= Export Expansion Finance Act of 1971 =

With the enactment of the United States Export Expansion Finance Act of 1971, the discount loan facility of the Export-Import Bank (Eximbank) was expanded, along with other programs that supported U.S. exports. The Act amended the earlier Export-Import Bank Act of 1945.

== Improving U.S. Exports ==

The Export Expansion Finance Act was part of the economic policy of President Richard Nixon, announced on August 15, 1971. The so-called "New Economic Policy' of the Nixon Administration promoted developing economic relation with Soviet Russia. Along with the Smithsonian Agreement, the goal was to improve U.S. exports, improve U.S. economic efficiency, competitiveness of U.S. manufacture in foreign markets and to reduce inflation.

== Eximbank ==

Under the new law $7.23 billion of loans, guarantees and insurance were authorized by Eximbank in 1972, in support of 9.5 billion in exports, a 1/3 increase over the previous year.

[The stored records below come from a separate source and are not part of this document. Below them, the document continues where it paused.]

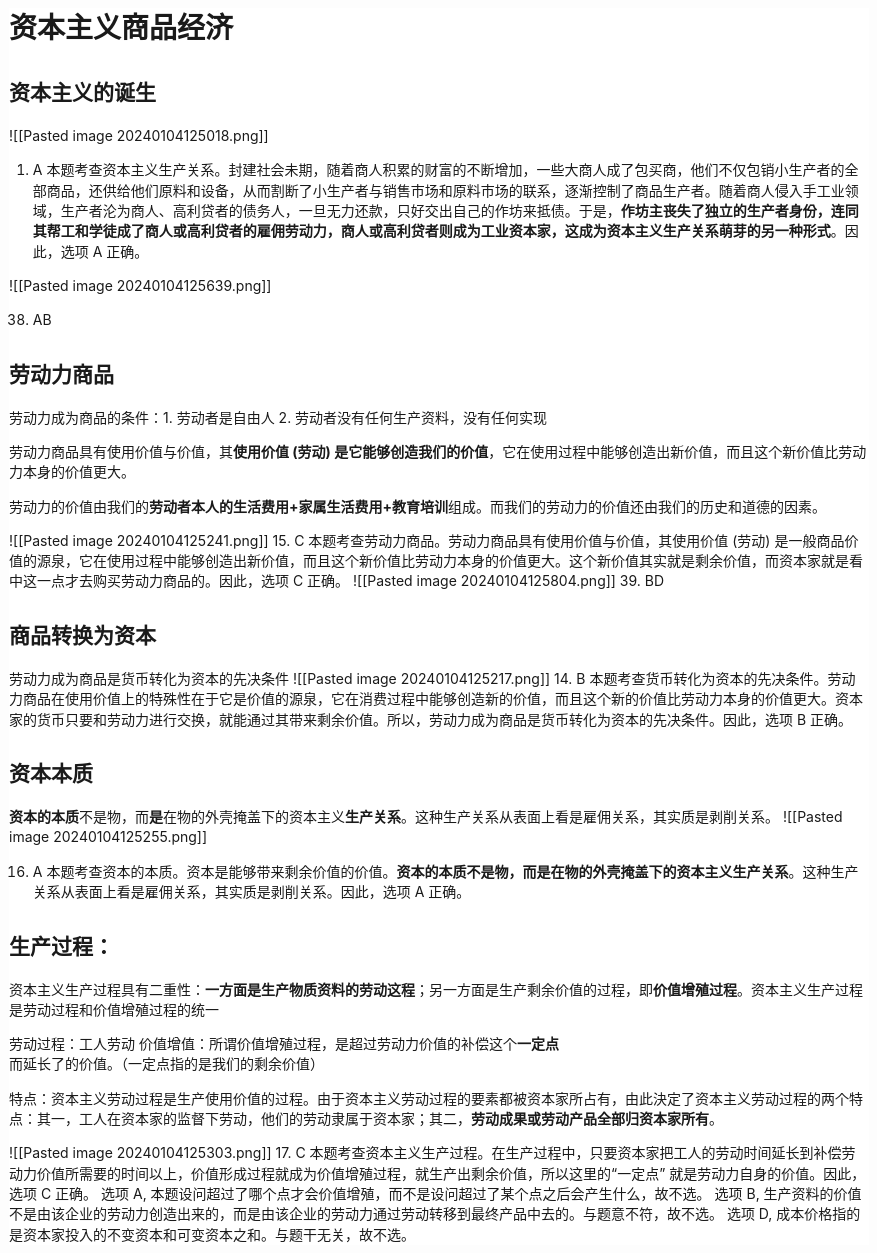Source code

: # 资本主义商品经济
## 资本主义的诞生
![[Pasted image 20240104125018.png]]
1. A 本题考查资本主义生产关系。封建社会未期，随着商人积累的财富的不断增加，一些大商人成了包买商，他们不仅包销小生产者的全部商品，还供给他们原料和设备，从而割断了小生产者与销售市场和原料市场的联系，逐渐控制了商品生产者。随着商人侵入手工业领域，生产者沦为商人、高利贷者的债务人，一旦无力还款，只好交出自己的作坊来抵债。于是，**作坊主丧失了独立的生产者身份，连同其帮工和学徒成了商人或高利贷者的雇佣劳动力，商人或高利贷者则成为工业资本家，这成为资本主义生产关系萌芽的另一种形式**。因此，选项 A 正确。

![[Pasted image 20240104125639.png]]

38. AB
## 劳动力商品
劳动力成为商品的条件：1. 劳动者是自由人 2. 劳动者没有任何生产资料，没有任何实现

劳动力商品具有使用价值与价值，其**使用价值 (劳动) 是它能够创造我们的价值**，它在使用过程中能够创造出新价值，而且这个新价值比劳动力本身的价值更大。

劳动力的价值由我们的**劳动者本人的生活费用+家属生活费用+教育培训**组成。而我们的劳动力的价值还由我们的历史和道德的因素。

![[Pasted image 20240104125241.png]] 15. C 本题考查劳动力商品。劳动力商品具有使用价值与价值，其使用价值 (劳动) 是一般商品价值的源泉，它在使用过程中能够创造出新价值，而且这个新价值比劳动力本身的价值更大。这个新价值其实就是剩余价值，而资本家就是看中这一点才去购买劳动力商品的。因此，选项 C 正确。
![[Pasted image 20240104125804.png]]
39. BD
## 商品转换为资本
劳动力成为商品是货币转化为资本的先决条件
![[Pasted image 20240104125217.png]]
14. B 本题考查货币转化为资本的先决条件。劳动力商品在使用价值上的特殊性在于它是价值的源泉，它在消费过程中能够创造新的价值，而且这个新的价值比劳动力本身的价值更大。资本家的货币只要和劳动力进行交换，就能通过其带来剩余价值。所以，劳动力成为商品是货币转化为资本的先决条件。因此，选项 B 正确。


## 资本本质
**资本的本质**不是物，而**是**在物的外壳掩盖下的资本主义**生产关系**。这种生产关系从表面上看是雇佣关系，其实质是剥削关系。
![[Pasted image 20240104125255.png]]

16. A 本题考查资本的本质。资本是能够带来剩余价值的价值。**资本的本质不是物，而是在物的外壳掩盖下的资本主义生产关系**。这种生产关系从表面上看是雇佣关系，其实质是剥削关系。因此，选项 A 正确。

## 生产过程：
资本主义生产过程具有二重性：**一方面是生产物质资料的劳动这程**；另一方面是生产剩余价值的过程，即**价值增殖过程**。资本主义生产过程是劳动过程和价值增殖过程的统一

劳动过程：工人劳动
价值增值：所谓价值增殖过程，是超过劳动力价值的补偿这个**一定点**而延长了的价值。（一定点指的是我们的剩余价值）


特点：资本主义劳动过程是生产使用价值的过程。由于资本主义劳动过程的要素都被资本家所占有，由此決定了资本主义劳动过程的两个特点：其一，工人在资本家的监督下劳动，他们的劳动隶属于资本家；其二，**劳动成果或劳动产品全部归资本家所有**。



![[Pasted image 20240104125303.png]]
17. C 本题考查资本主义生产过程。在生产过程中，只要资本家把工人的劳动时间延长到补偿劳动力价值所需要的时间以上，价值形成过程就成为价值增殖过程，就生产出剩余价值，所以这里的“一定点” 就是劳动力自身的价值。因此，选项 C 正确。
选项 A, 本题设问超过了哪个点才会价值增殖，而不是设问超过了某个点之后会产生什么，故不选。
选项 B, 生产资料的价值不是由该企业的劳动力创造出来的，而是由该企业的劳动力通过劳动转移到最终产品中去的。与题意不符，故不选。
选项 D, 成本价格指的是资本家投入的不变资本和可变资本之和。与题干无关，故不选。
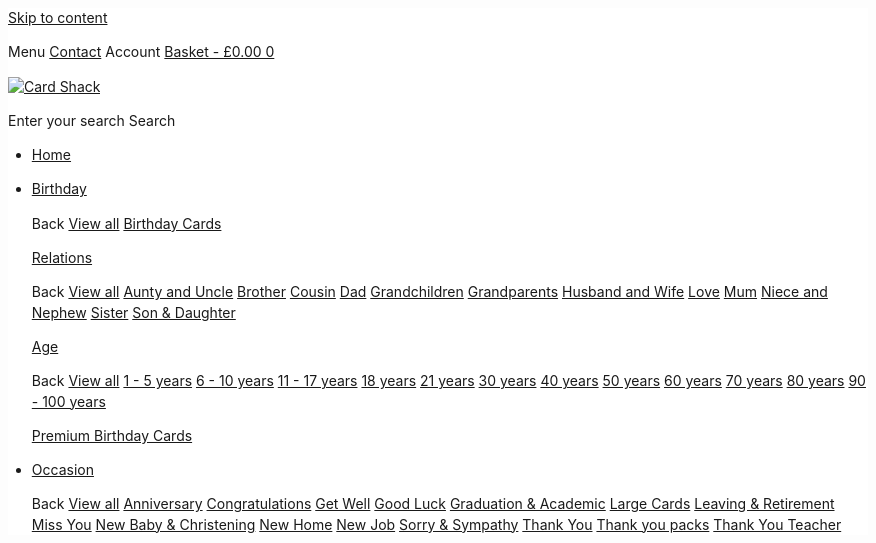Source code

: [Skip to content](https://www.cardshack.co.uk/s/terms-conditions#anchor-main)

Menu [Contact](https://www.cardshack.co.uk/s/contact) Account [Basket \- £0.00 0](https://www.cardshack.co.uk/basket)

[![Card Shack](img/logo.jpg)](https://www.cardshack.co.uk/)

 Enter your search Search

* [Home](https://www.cardshack.co.uk/)
* [Birthday](https://www.cardshack.co.uk/c/birthday)
    
    Back [View all](https://www.cardshack.co.uk/c/birthday) [Birthday Cards](https://www.cardshack.co.uk/c/birthday/birthday-cards)
    
    [Relations](https://www.cardshack.co.uk/c/birthday/relations)
    
    Back [View all](https://www.cardshack.co.uk/c/birthday/relations) [Aunty and Uncle](https://www.cardshack.co.uk/c/birthday/relations/aunty-and-uncle) [Brother](https://www.cardshack.co.uk/c/birthday/relations/brother) [Cousin](https://www.cardshack.co.uk/c/birthday/relations/cousin) [Dad](https://www.cardshack.co.uk/c/birthday/relations/dad) [Grandchildren](https://www.cardshack.co.uk/c/birthday/relations/grandchildren) [Grandparents](https://www.cardshack.co.uk/c/birthday/relations/grandparents) [Husband and Wife](https://www.cardshack.co.uk/c/birthday/relations/husband-and-wife) [Love](https://www.cardshack.co.uk/c/birthday/relations/love) [Mum](https://www.cardshack.co.uk/c/birthday/relations/mum) [Niece and Nephew](https://www.cardshack.co.uk/c/birthday/relations/niece-and-nephew) [Sister](https://www.cardshack.co.uk/c/birthday/relations/sister) [Son & Daughter](https://www.cardshack.co.uk/c/birthday/relations/son-daughter)
    
    [Age](https://www.cardshack.co.uk/c/birthday/age)
    
    Back [View all](https://www.cardshack.co.uk/c/birthday/age) [1 - 5 years](https://www.cardshack.co.uk/c/birthday/age/1-5-years) [6 - 10 years](https://www.cardshack.co.uk/c/birthday/age/6-10-years) [11 - 17 years](https://www.cardshack.co.uk/c/birthday/age/11-17-years) [18 years](https://www.cardshack.co.uk/c/birthday/age/18-years) [21 years](https://www.cardshack.co.uk/c/birthday/age/21-years) [30 years](https://www.cardshack.co.uk/c/birthday/age/30-years) [40 years](https://www.cardshack.co.uk/c/birthday/age/40-years) [50 years](https://www.cardshack.co.uk/c/birthday/age/50-years) [60 years](https://www.cardshack.co.uk/c/birthday/age/60-years) [70 years](https://www.cardshack.co.uk/c/birthday/age/70-years) [80 years](https://www.cardshack.co.uk/c/birthday/age/80-years) [90 - 100 years](https://www.cardshack.co.uk/c/birthday/age/90-100-years)
    
    [Premium Birthday Cards](https://www.cardshack.co.uk/c/birthday/premium-birthday-cards)
    
* [Occasion](https://www.cardshack.co.uk/c/occasion)
    
    Back [View all](https://www.cardshack.co.uk/c/occasion) [Anniversary](https://www.cardshack.co.uk/c/occasion/anniversary) [Congratulations](https://www.cardshack.co.uk/c/occasion/congratulations) [Get Well](https://www.cardshack.co.uk/c/occasion/get-well) [Good Luck](https://www.cardshack.co.uk/c/occasion/good-luck) [Graduation & Academic](https://www.cardshack.co.uk/c/occasion/graduation-academic) [Large Cards](https://www.cardshack.co.uk/c/occasion/large-cards) [Leaving & Retirement](https://www.cardshack.co.uk/c/occasion/leaving-retirement) [Miss You](https://www.cardshack.co.uk/c/occasion/miss-you) [New Baby & Christening](https://www.cardshack.co.uk/c/occasion/new-baby-christening) [New Home](https://www.cardshack.co.uk/c/occasion/new-home) [New Job](https://www.cardshack.co.uk/c/occasion/new-job) [Sorry & Sympathy](https://www.cardshack.co.uk/c/occasion/sorry-sympathy) [Thank You](https://www.cardshack.co.uk/c/occasion/thank-you) [Thank you packs](https://www.cardshack.co.uk/c/occasion/thank-you-packs) [Thank You Teacher](https://www.cardshack.co.uk/c/occasion/thank-you-teacher)
    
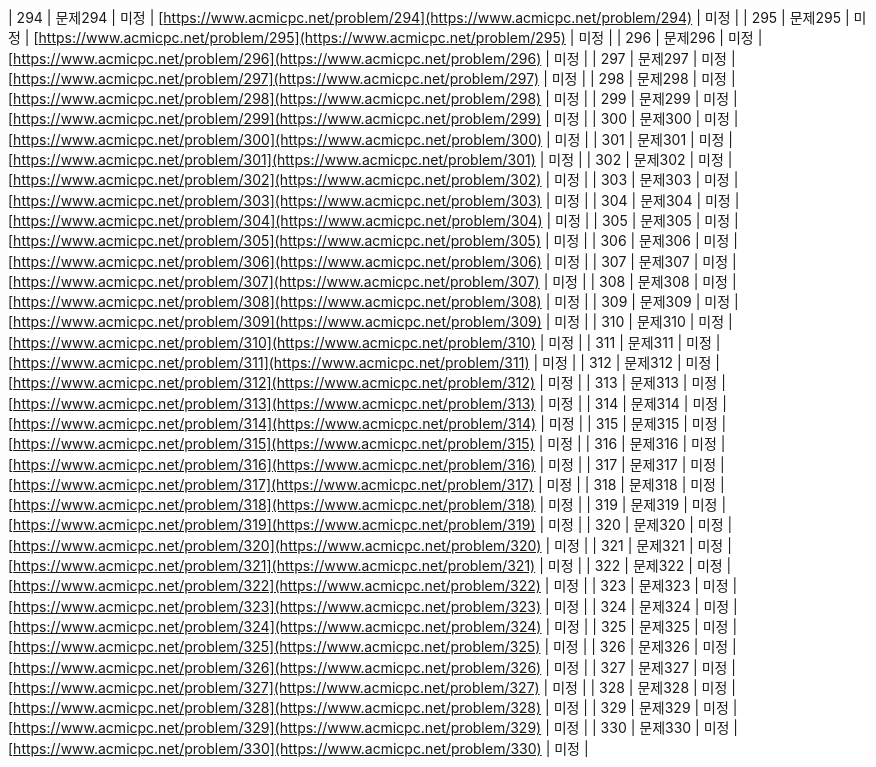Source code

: | 294 | 문제294 | 미정 | [https://www.acmicpc.net/problem/294](https://www.acmicpc.net/problem/294) | 미정 |
| 295 | 문제295 | 미정 | [https://www.acmicpc.net/problem/295](https://www.acmicpc.net/problem/295) | 미정 |
| 296 | 문제296 | 미정 | [https://www.acmicpc.net/problem/296](https://www.acmicpc.net/problem/296) | 미정 |
| 297 | 문제297 | 미정 | [https://www.acmicpc.net/problem/297](https://www.acmicpc.net/problem/297) | 미정 |
| 298 | 문제298 | 미정 | [https://www.acmicpc.net/problem/298](https://www.acmicpc.net/problem/298) | 미정 |
| 299 | 문제299 | 미정 | [https://www.acmicpc.net/problem/299](https://www.acmicpc.net/problem/299) | 미정 |
| 300 | 문제300 | 미정 | [https://www.acmicpc.net/problem/300](https://www.acmicpc.net/problem/300) | 미정 |
| 301 | 문제301 | 미정 | [https://www.acmicpc.net/problem/301](https://www.acmicpc.net/problem/301) | 미정 |
| 302 | 문제302 | 미정 | [https://www.acmicpc.net/problem/302](https://www.acmicpc.net/problem/302) | 미정 |
| 303 | 문제303 | 미정 | [https://www.acmicpc.net/problem/303](https://www.acmicpc.net/problem/303) | 미정 |
| 304 | 문제304 | 미정 | [https://www.acmicpc.net/problem/304](https://www.acmicpc.net/problem/304) | 미정 |
| 305 | 문제305 | 미정 | [https://www.acmicpc.net/problem/305](https://www.acmicpc.net/problem/305) | 미정 |
| 306 | 문제306 | 미정 | [https://www.acmicpc.net/problem/306](https://www.acmicpc.net/problem/306) | 미정 |
| 307 | 문제307 | 미정 | [https://www.acmicpc.net/problem/307](https://www.acmicpc.net/problem/307) | 미정 |
| 308 | 문제308 | 미정 | [https://www.acmicpc.net/problem/308](https://www.acmicpc.net/problem/308) | 미정 |
| 309 | 문제309 | 미정 | [https://www.acmicpc.net/problem/309](https://www.acmicpc.net/problem/309) | 미정 |
| 310 | 문제310 | 미정 | [https://www.acmicpc.net/problem/310](https://www.acmicpc.net/problem/310) | 미정 |
| 311 | 문제311 | 미정 | [https://www.acmicpc.net/problem/311](https://www.acmicpc.net/problem/311) | 미정 |
| 312 | 문제312 | 미정 | [https://www.acmicpc.net/problem/312](https://www.acmicpc.net/problem/312) | 미정 |
| 313 | 문제313 | 미정 | [https://www.acmicpc.net/problem/313](https://www.acmicpc.net/problem/313) | 미정 |
| 314 | 문제314 | 미정 | [https://www.acmicpc.net/problem/314](https://www.acmicpc.net/problem/314) | 미정 |
| 315 | 문제315 | 미정 | [https://www.acmicpc.net/problem/315](https://www.acmicpc.net/problem/315) | 미정 |
| 316 | 문제316 | 미정 | [https://www.acmicpc.net/problem/316](https://www.acmicpc.net/problem/316) | 미정 |
| 317 | 문제317 | 미정 | [https://www.acmicpc.net/problem/317](https://www.acmicpc.net/problem/317) | 미정 |
| 318 | 문제318 | 미정 | [https://www.acmicpc.net/problem/318](https://www.acmicpc.net/problem/318) | 미정 |
| 319 | 문제319 | 미정 | [https://www.acmicpc.net/problem/319](https://www.acmicpc.net/problem/319) | 미정 |
| 320 | 문제320 | 미정 | [https://www.acmicpc.net/problem/320](https://www.acmicpc.net/problem/320) | 미정 |
| 321 | 문제321 | 미정 | [https://www.acmicpc.net/problem/321](https://www.acmicpc.net/problem/321) | 미정 |
| 322 | 문제322 | 미정 | [https://www.acmicpc.net/problem/322](https://www.acmicpc.net/problem/322) | 미정 |
| 323 | 문제323 | 미정 | [https://www.acmicpc.net/problem/323](https://www.acmicpc.net/problem/323) | 미정 |
| 324 | 문제324 | 미정 | [https://www.acmicpc.net/problem/324](https://www.acmicpc.net/problem/324) | 미정 |
| 325 | 문제325 | 미정 | [https://www.acmicpc.net/problem/325](https://www.acmicpc.net/problem/325) | 미정 |
| 326 | 문제326 | 미정 | [https://www.acmicpc.net/problem/326](https://www.acmicpc.net/problem/326) | 미정 |
| 327 | 문제327 | 미정 | [https://www.acmicpc.net/problem/327](https://www.acmicpc.net/problem/327) | 미정 |
| 328 | 문제328 | 미정 | [https://www.acmicpc.net/problem/328](https://www.acmicpc.net/problem/328) | 미정 |
| 329 | 문제329 | 미정 | [https://www.acmicpc.net/problem/329](https://www.acmicpc.net/problem/329) | 미정 |
| 330 | 문제330 | 미정 | [https://www.acmicpc.net/problem/330](https://www.acmicpc.net/problem/330) | 미정 |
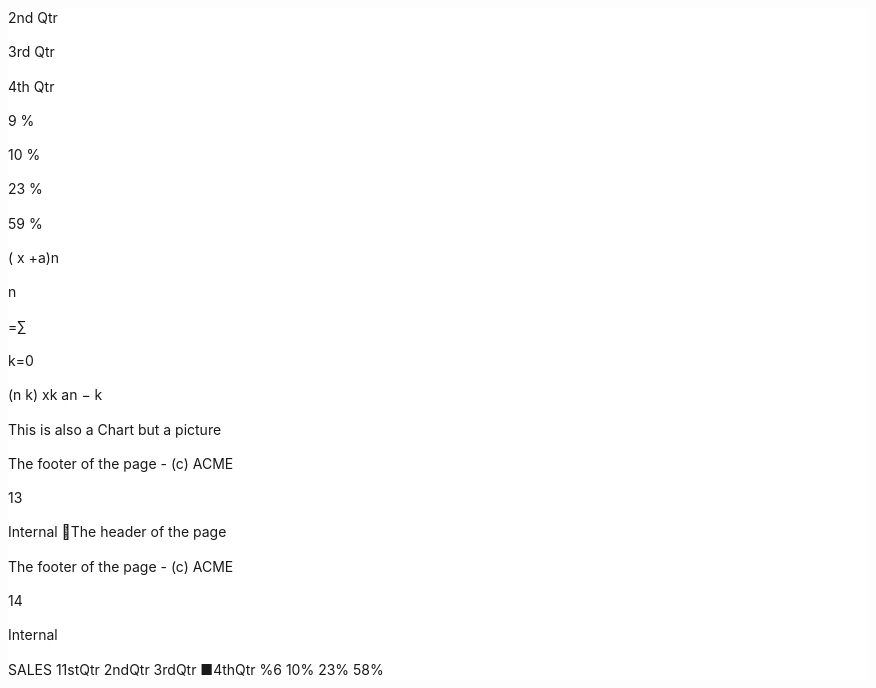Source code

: 2nd Qtr

3rd Qtr

4th Qtr

9 %

10 %

23 %

59 %

( x +a)n

n

=∑

k=0

(n
k) xk an − k

This is also a Chart but a picture

The footer of the page - (c) ACME

13

Internal
The header of the page

The footer of the page - (c) ACME

14

Internal



SALES
11stQtr
2ndQtr
3rdQtr
■4thQtr
%6
10%
23%
58%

The legislation increased the bank's commitment authority from $13.5 billion to $20 billion.

It also effectively repealed the Fino amendment which prohibited giving Eximbank credits to Communist countries by giving discretionary powers to the office of the President. Romania and the U.S.S.R became eligible for Eximbank credits under the new discretionary powers and $11 million was authorized for Romania in 1972, and $200 million in support of exports to the Soviet Union.